Jenny was extremely fit, doing a 50-mile bike ride at weekends and entering triathalons, but when she had cardiac symptoms her doctors refused to consider SCAD.
“The relief that I felt when I finally got my diagnosis was phenomenal. And to think that I had been sent to psychiatry because I wouldn’t accept their previous diagnosis.”
School nurse Kim, a fit and healthy mum of three, had a SCAD in 2017 and was subsequently diagnosed with Fibromuscular Dysplasia (FMD).
“I looked completely out of place on CCU with other heart attack patients. I felt like a fraud. My husband was in shock at the diagnosis and like me thought ‘How? Why? No! That’s not right!’” she says.
The day after falling during a walk in the Lake District and dislocating her elbow, Margaret had a SCAD.
“The level of care at Blackpool was excellent and given with such kindness. They explained that so little was understood about SCAD. Dr Wood (SCAD researcher) emailed me while I was still at Blackpool and that started my journey of learning how to live with a rare disease.”
Two days after celebrating her son’s graduation in London, 400 miles away from home, Nicola felt unwell. Her daughter called NHS Direct and a first responder told her it was probably a panic attack. However an ECG told a different story. After a long recovery she has rediscovered herself through music and is now looking forward, not back.
Rachel collapsed at home and had a cardiac arrest three weeks after her baby was born. Her heart did not beat on its own again for more than 80 minutes and, as a result, she suffered brain damage.
“No-one is sure if my short-term memory will come back but I am being taught to put strategies in place to help me and to eventually be able to look after my beautiful daughter.”
Robyn was 27 when she had her SCAD two weeks after her third baby was born. Her family was told to prepare for the worst after she had a cardiac arrest.
Northampton emergency medicine consultant Dr Tom Odbert said: “Robyn was extremely lucky to be in hospital when she collapsed where she had immediate, aggressive and persistent resuscitation.”
Róisín was 38, mother of three children aged 5, 3 and 5 months, when she had a SCAD in 2013. Paramedics told her it was a panic attack and didn’t seem concerned, until they did an ECG.

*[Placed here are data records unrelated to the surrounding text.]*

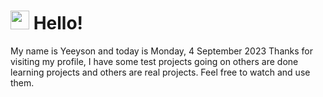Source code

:  <h1>
    <img src="https://emojis.slackmojis.com/emojis/images/1643510097/45343/hi.gif?1643510097" width="30"/> 
    Hello!
 </h1>
 <p>
    My name is Yeeyson and today is Monday, 4 September 2023
    Thanks for visiting my profile, I have some test projects going on others are done learning projects and others are real projects.
    Feel free to watch and use them.
 </p>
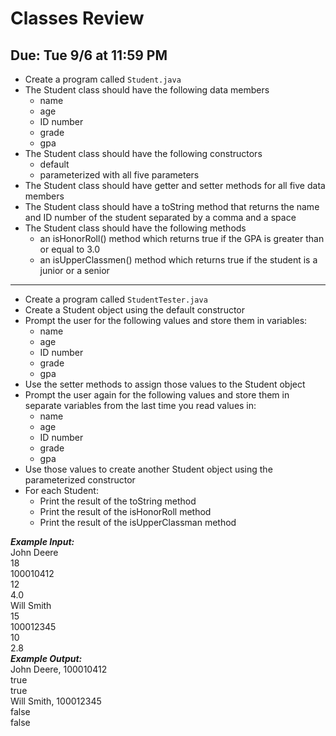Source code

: # Classes Review

## Due: Tue 9/6 at 11:59 PM

- Create a program called `Student.java`
- The Student class should have the following data members
  - name
  - age
  - ID number
  - grade
  - gpa
- The Student class should have the following constructors
  - default
  - parameterized with all five parameters
- The Student class should have getter and setter methods for all five data members
- The Student class should have a toString method that returns the name and ID number of the student separated by a comma and a space
- The Student class should have the following methods
  - an isHonorRoll() method which returns true if the GPA is greater than or equal to 3.0
  - an isUpperClassmen() method which returns true if the student is a junior or a senior
- - - - - - - - - - - - - - - - - - - - - - - - - - - - - - - - - - - - - - - - - - - - 
- Create a program called `StudentTester.java`
- Create a Student object using the default constructor
- Prompt the user for the following values and store them in variables:
  - name
  - age
  - ID number
  - grade
  - gpa
- Use the setter methods to assign those values to the Student object
- Prompt the user again for the following values and store them in separate variables from the last time you read values in:
  - name
  - age
  - ID number
  - grade
  - gpa
- Use those values to create another Student object using the parameterized constructor
- For each Student:
  - Print the result of the toString method
  - Print the result of the isHonorRoll method
  - Print the result of the isUpperClassman method

***Example Input:***\
John Deere\
18\
100010412\
12\
4.0\
Will Smith\
15\
100012345\
10\
2.8\
***Example Output:***\
John Deere, 100010412\
true\
true\
Will Smith, 100012345\
false\
false

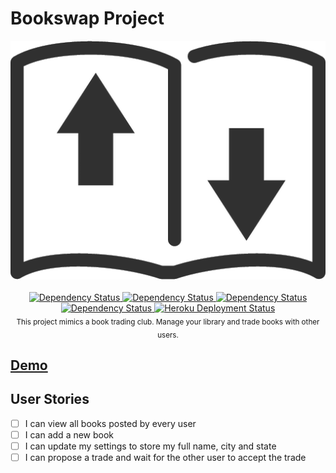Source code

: # Bookswap Project
<div align='center'>
  <img src='app/components/Header/logo_dark.png' alt='Bookswap logo' />
</div>

<br />

<div align='center'>
<!-- Build status -->
<a href='https://circleci.com/gh/bhefty/bookswap-project' target='_blank'>
  <img src='https://circleci.com/gh/bhefty/bookswap-project.svg?style=shield' alt='Dependency Status' />
</a>
<!-- Test coverage -->
<a href='https://coveralls.io/github/bhefty/bookswap-project?branch=master' target='_blank'>
  <img src='https://coveralls.io/repos/github/bhefty/bookswap-project/badge.svg?branch=master' alt='Dependency Status' />
</a>
<!-- depedency status -->
<a href='https://david-dm.org/bhefty/bookswap-project' target='_blank'>
  <img src='https://david-dm.org/bhefty/bookswap-project/status.svg' alt='Dependency Status' />
</a>
<!-- devDepedency status -->
<a href='https://david-dm.org/bhefty/bookswap-project?type=dev' target='_blank'>
  <img src='https://david-dm.org/bhefty/bookswap-project/dev-status.svg' alt='Dependency Status' />
</a>
<!-- Heroku Deployment status -->
<a href='http://bhefty-bookswap-project.herokuapp.com' target='_blank'>
  <img src='http://heroku-badge.herokuapp.com/?app=bhefty-bookswap-project&style=flat&svg=1' alt='Heroku Deployment Status' />
</a>
</div>

<div align='center'>
  <sub>This project mimics a book trading club. Manage your library and trade books with other users.</sub>
</div>

## [Demo](http://bhefty-bookswap-project.herokuapp.com)

## User Stories

- [ ] I can view all books posted by every user
- [ ] I can add a new book
- [ ] I can update my settings to store my full name, city and state
- [ ] I can propose a trade and wait for the other user to accept the trade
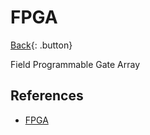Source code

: # FPGA

[Back](../../index.md#hpc){: .button}

Field Programmable Gate Array

## References

- [FPGA](https://en.wikipedia.org/wiki/Field-programmable_gate_array)
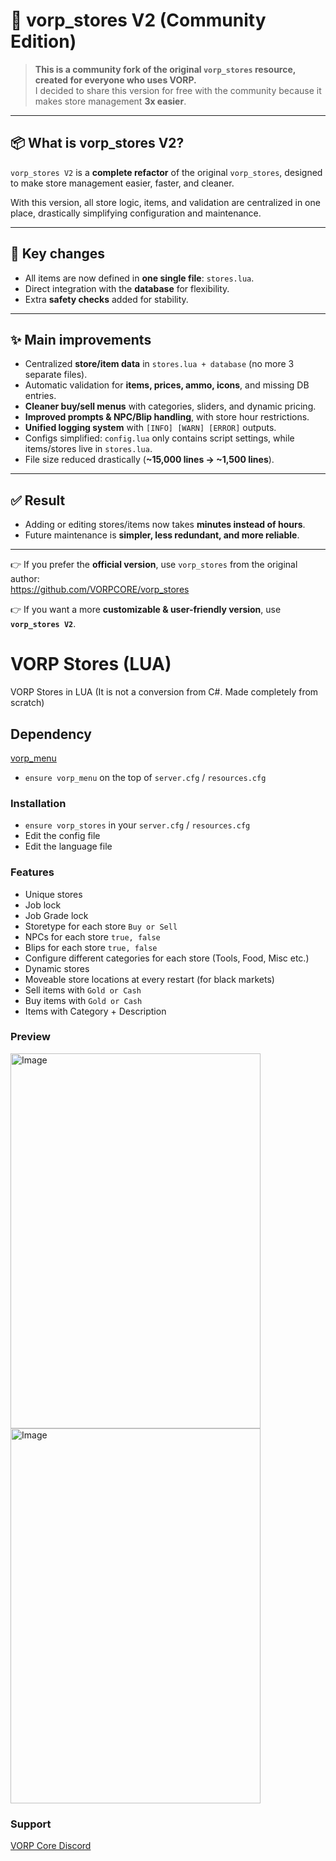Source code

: # 🚀 vorp_stores V2 (Community Edition)

> **This is a community fork of the original `vorp_stores` resource, created for everyone who uses VORP.**  
> I decided to share this version for free with the community because it makes store management **3x easier**.

---

## 📦 What is vorp_stores V2?

`vorp_stores V2` is a **complete refactor** of the original `vorp_stores`, designed to make store management easier, faster, and cleaner.

With this version, all store logic, items, and validation are centralized in one place, drastically simplifying configuration and maintenance.

---

## 🔑 Key changes
- All items are now defined in **one single file**: `stores.lua`.  
- Direct integration with the **database** for flexibility.  
- Extra **safety checks** added for stability.  

---

## ✨ Main improvements
- Centralized **store/item data** in `stores.lua + database` (no more 3 separate files).  
- Automatic validation for **items, prices, ammo, icons**, and missing DB entries.  
- **Cleaner buy/sell menus** with categories, sliders, and dynamic pricing.  
- **Improved prompts & NPC/Blip handling**, with store hour restrictions.  
- **Unified logging system** with `[INFO] [WARN] [ERROR]` outputs.  
- Configs simplified: `config.lua` only contains script settings, while items/stores live in `stores.lua`.  
- File size reduced drastically (**~15,000 lines → ~1,500 lines**).  

---

## ✅ Result
- Adding or editing stores/items now takes **minutes instead of hours**.  
- Future maintenance is **simpler, less redundant, and more reliable**.  

---

👉 If you prefer the **official version**, use `vorp_stores` from the original author:  
https://github.com/VORPCORE/vorp_stores  

👉 If you want a more **customizable & user-friendly version**, use **`vorp_stores V2`**.  


# VORP Stores (LUA)

VORP Stores in LUA (It is not a conversion from C#. Made completely from scratch)

## Dependency
[vorp_menu](https://github.com/VORPCORE/vorp_menu)
- `ensure vorp_menu` on the top of `server.cfg` / `resources.cfg`

### Installation
- `ensure vorp_stores` in your `server.cfg` / `resources.cfg`
- Edit the config file
- Edit the language file 

### Features
- Unique stores
- Job lock
- Job Grade lock
- Storetype for each store `Buy or Sell`
- NPCs for each store `true, false`
- Blips for each store `true, false`
- Configure different categories for each store (Tools, Food, Misc etc.)
- Dynamic stores
- Moveable store locations at every restart (for black markets)
- Sell items with `Gold or Cash`
- Buy items with `Gold or Cash`
- Items with Category + Description

### Preview
<img width="400" height="600" alt="Image" src="https://github.com/user-attachments/assets/e8a9ed3c-f046-44bf-a558-0086ed46b0e1">
<img width="400" height="600" alt="Image" src="https://github.com/user-attachments/assets/15211e27-0aa8-410e-80cd-7c09b082db98">

### Support 
[VORP Core Discord](https://discord.gg/JjNYMnDKMf)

Her angio showed clear arteries and doctors concluded she’d just been unlucky and told her it wouldn’t happen again… but it did.

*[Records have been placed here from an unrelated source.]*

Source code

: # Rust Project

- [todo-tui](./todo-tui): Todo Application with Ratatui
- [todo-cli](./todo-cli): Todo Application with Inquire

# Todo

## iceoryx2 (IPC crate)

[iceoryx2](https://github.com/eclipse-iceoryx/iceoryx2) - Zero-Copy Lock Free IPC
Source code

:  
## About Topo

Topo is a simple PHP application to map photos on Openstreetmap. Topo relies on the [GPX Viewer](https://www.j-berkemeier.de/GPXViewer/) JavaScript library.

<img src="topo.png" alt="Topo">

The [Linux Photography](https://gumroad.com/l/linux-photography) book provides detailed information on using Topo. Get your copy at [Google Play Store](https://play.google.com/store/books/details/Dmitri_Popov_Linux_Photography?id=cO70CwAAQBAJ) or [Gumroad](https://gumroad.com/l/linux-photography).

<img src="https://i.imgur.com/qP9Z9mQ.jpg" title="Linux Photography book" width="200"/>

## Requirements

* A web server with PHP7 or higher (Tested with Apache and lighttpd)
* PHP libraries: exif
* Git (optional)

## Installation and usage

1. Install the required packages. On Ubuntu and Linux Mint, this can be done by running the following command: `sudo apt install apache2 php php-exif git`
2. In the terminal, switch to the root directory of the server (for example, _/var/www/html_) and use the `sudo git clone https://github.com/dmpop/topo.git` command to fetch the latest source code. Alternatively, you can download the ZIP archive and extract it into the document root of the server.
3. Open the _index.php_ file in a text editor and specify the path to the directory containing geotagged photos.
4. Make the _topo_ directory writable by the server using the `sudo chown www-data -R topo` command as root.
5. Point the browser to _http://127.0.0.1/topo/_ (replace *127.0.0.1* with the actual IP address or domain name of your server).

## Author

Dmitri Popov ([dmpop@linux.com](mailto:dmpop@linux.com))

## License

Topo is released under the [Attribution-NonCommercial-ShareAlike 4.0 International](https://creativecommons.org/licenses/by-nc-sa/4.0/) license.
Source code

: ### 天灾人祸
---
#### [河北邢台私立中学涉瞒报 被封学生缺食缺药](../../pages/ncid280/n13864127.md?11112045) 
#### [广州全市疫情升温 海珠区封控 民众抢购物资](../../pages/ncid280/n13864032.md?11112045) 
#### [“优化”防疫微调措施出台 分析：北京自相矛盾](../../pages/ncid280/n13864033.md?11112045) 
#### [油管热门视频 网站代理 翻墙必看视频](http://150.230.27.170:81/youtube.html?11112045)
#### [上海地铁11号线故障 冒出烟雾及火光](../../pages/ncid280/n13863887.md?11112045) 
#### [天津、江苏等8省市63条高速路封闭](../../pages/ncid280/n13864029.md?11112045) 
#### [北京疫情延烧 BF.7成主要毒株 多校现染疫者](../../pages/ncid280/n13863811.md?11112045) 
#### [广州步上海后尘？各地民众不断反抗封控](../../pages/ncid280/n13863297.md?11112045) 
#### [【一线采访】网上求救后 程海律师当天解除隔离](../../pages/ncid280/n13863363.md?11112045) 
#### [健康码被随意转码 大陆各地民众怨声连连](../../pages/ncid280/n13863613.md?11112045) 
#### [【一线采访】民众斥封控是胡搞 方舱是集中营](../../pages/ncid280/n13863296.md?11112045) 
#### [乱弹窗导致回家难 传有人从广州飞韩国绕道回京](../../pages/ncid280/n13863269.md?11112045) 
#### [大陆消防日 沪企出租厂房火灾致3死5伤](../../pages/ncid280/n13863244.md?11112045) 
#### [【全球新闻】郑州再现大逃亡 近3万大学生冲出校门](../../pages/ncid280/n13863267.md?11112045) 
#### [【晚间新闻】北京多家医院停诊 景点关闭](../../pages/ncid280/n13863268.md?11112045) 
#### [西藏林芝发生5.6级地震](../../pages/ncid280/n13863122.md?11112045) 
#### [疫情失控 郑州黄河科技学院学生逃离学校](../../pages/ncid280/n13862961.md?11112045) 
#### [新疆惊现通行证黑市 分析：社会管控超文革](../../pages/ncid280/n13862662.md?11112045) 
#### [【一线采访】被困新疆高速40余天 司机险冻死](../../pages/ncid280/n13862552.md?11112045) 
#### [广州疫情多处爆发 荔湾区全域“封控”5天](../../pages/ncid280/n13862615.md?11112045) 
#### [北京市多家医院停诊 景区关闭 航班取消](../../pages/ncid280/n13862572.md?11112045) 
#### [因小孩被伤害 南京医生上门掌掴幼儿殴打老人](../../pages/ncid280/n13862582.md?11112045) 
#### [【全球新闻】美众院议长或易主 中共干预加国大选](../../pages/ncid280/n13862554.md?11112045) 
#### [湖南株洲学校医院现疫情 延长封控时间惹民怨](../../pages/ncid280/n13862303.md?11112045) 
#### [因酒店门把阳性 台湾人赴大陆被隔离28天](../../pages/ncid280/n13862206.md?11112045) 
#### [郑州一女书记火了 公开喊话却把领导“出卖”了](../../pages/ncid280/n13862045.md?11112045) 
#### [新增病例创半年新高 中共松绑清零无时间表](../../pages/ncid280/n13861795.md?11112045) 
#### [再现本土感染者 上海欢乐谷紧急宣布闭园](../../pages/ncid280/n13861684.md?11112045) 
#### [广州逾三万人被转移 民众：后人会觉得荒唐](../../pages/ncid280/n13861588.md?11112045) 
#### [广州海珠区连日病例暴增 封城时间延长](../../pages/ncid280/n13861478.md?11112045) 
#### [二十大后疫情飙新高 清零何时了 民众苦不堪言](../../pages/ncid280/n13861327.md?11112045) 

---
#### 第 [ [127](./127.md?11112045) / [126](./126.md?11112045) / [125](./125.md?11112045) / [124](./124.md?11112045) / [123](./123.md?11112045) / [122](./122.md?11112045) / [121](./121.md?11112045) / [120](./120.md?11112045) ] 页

Rose had three heart attacks in a week in November 2018 just a few months after giving birth to her second child. She was just 30, a fit and healthy mum with no family history or risk factors for heart disease.
Nicola, Rose’s mum, said: “Her third heart attack was the most serious of the three. She squeezed my hand begging me not to let her die as I comforted her, but the fear that I had at that moment and the look in her eyes will never leave me.”

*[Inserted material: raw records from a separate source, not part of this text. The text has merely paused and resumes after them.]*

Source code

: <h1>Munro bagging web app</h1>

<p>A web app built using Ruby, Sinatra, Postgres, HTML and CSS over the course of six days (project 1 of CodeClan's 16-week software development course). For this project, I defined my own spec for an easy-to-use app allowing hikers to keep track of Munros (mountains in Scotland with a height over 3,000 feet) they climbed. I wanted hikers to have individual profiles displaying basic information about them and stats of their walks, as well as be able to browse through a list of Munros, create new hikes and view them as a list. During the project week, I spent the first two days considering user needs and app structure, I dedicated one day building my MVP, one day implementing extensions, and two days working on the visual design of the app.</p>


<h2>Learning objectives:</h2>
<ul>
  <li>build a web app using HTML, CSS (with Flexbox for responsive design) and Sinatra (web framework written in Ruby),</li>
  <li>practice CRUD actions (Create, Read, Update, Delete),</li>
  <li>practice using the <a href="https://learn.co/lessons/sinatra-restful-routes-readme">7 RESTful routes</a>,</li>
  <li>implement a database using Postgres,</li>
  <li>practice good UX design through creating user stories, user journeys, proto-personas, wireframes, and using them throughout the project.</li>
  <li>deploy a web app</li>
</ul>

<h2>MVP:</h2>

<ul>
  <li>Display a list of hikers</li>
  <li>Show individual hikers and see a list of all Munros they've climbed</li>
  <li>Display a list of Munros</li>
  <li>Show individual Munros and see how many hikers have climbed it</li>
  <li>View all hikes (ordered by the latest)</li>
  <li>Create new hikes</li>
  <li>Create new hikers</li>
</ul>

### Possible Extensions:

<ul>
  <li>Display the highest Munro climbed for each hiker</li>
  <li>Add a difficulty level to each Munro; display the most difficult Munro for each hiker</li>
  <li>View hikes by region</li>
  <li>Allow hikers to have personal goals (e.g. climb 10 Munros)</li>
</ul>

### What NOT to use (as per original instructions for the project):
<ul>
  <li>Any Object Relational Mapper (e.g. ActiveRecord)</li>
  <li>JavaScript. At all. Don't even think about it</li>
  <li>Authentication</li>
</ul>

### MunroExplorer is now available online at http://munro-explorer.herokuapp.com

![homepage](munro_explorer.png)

Tracey was 38 when she had a SCAD heart attack and cardiac arrest. She then contracted a virus which damaged her heart further. She has now had a heart transplant and has been given a new lease of life.
“The quicker SCAD is diagnosed in a patient the easier and less invasive the treatment could be.”
Victoria had a SCAD eight weeks after her second child had been born.
“I felt like a tiny child, utterly lost and alone in this clinical corridor. I cried then, not for me, but for my children, my tiny baby who I’d left at home, my deliciously funny little three-year-old girl who was just beginning to make her mark on the world. Then I quickly felt absolutely furious, how dare this happen to me, why now?!”